La loi suisse ZertES (RS 943.03) et le règlement européen eIDAS (art. 41) accordent aux horodatages électroniques qualifiés une présomption légale : le moment est présumé correct et l'intégrité du fichier est présumée intacte — jusqu'à preuve du contraire.

Pour une startup, cela signifie : un horodatage Swiss Trust Layer sur le premier commit de l'algorithme central constitue une preuve de première classe devant les tribunaux suisses et de l'UE. La partie adverse doit prouver que l'horodatage est faux — pas vous prouver qu'il est correct.

Swisscom Trust Services, le prestataire de certification derrière Swiss Trust Layer, est à la fois ZDA accrédité ZertES et PSCO qualifié eIDAS sur la liste de confiance de l'UE. Un seul document couvre les tribunaux suisses et les 27 États membres de l'UE.

Ce que les startups doivent sceller

Pas chaque fichier a besoin d'un horodatage — mais les bons fichiers, absolument :

  • Notes conceptuelles et pitch decks (première version, avant les conversations avec les investisseurs)
  • Designs UI/UX (avant transmission à des agences ou freelances)
  • Dépôts de code (commits initiaux du produit central)
  • Spécifications techniques et plans d'architecture
  • Données et modèles de recherche (particulièrement pertinent pour les deep-tech et startups IA)
  • Documents préparatoires aux brevets (avant dépôt à l'IPI)
  • Présentations pour les investisseurs, partenaires, autorités
  • Contrats avec freelances et développeurs externes

Le processus : cinq minutes, protection à vie

1. Uploader le fichier : Tout format est accepté.
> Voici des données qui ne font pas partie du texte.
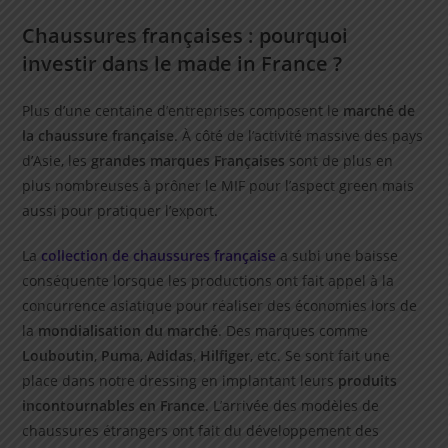
Chaussures françaises : pourquoi
investir dans le made in France
?
Plus d’une centaine d’entreprises composent le
marché de
la chaussure française
. À côté de l’activité massive des pays
d’Asie, les
grandes marques Françaises
sont de plus en
plus nombreuses à prôner le MIF pour l’aspect green mais
aussi pour pratiquer l’export.
La
collection de chaussures française
a subi une baisse
conséquente lorsque les productions ont fait appel à la
concurrence asiatique pour réaliser des économies lors de
la
mondialisation du marché
. Des marques comme
Louboutin
,
Puma
,
Adidas
,
Hilfiger
, etc. Se sont fait une
place dans notre dressing en implantant leurs
produits
incontournables en France
. L’arrivée des modèles de
chaussures étrangers ont fait du développement des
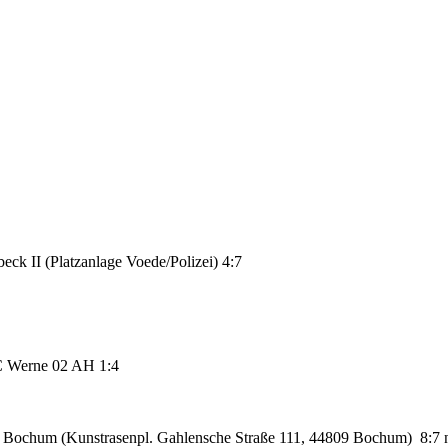
ck II (Platzanlage Voede/Polizei) 4:7
SC Werne 02 AH
1:4
 Bochum (Kunstrasenpl. Gahlensche Straße 111, 44809 Bochum)
8:7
Le fichier ne quitte pas votre contrôle — seule l'empreinte cryptographique est traitée.

2. Recevoir l'horodatage : Swiss Trust Layer transmet l'empreinte via Swisscom Trust Services et reçoit un horodatage conforme à ZertES et eIDAS.

3. Sécuriser le certificat : Vous recevez un certificat PAdES avec empreinte, horodatage, émetteur et identité. Stockez-le avec le fichier original.

4. Documenter en continu : Scellez à chaque étape importante. Une chaîne de versions se constitue — déterminante pour les processus de due diligence.

5. Offrir la validation : N'importe quel investisseur peut vérifier vos sceaux sur swisstrustlayer.com/validate — sans compte, sans connexion.

Questions fréquentes des fondateurs

"Nous avons tout sur GitHub — n'est-ce pas suffisant ?"

Les commits Git sont modifiables et n'ont pas d'ancrage de certification externe. Les journaux GitHub ne sont pas une preuve recevable devant un tribunal. Un horodatage Swiss Trust Layer sur un snapshot du repository, en revanche, est utilisable en justice.

"Notre avocat dit que les NDA suffisent."

Les NDA régissent la confidentialité, pas les droits de propriété. Un NDA ne prouve pas quand quelque chose a été développé ni à qui cela appartient. Horodatages et NDA se complètent — ils ne se remplacent pas.

"Nous sommes encore trop tôt pour ces processus."

C'est l'inverse qui est vrai. Plus tôt vous documentez, plus votre position est solide. La plupart des litiges IP concernent précisément cette phase précoce où les équipes de startups expérimentent, recrutent des freelances et partagent des idées avec des partenaires potentiels.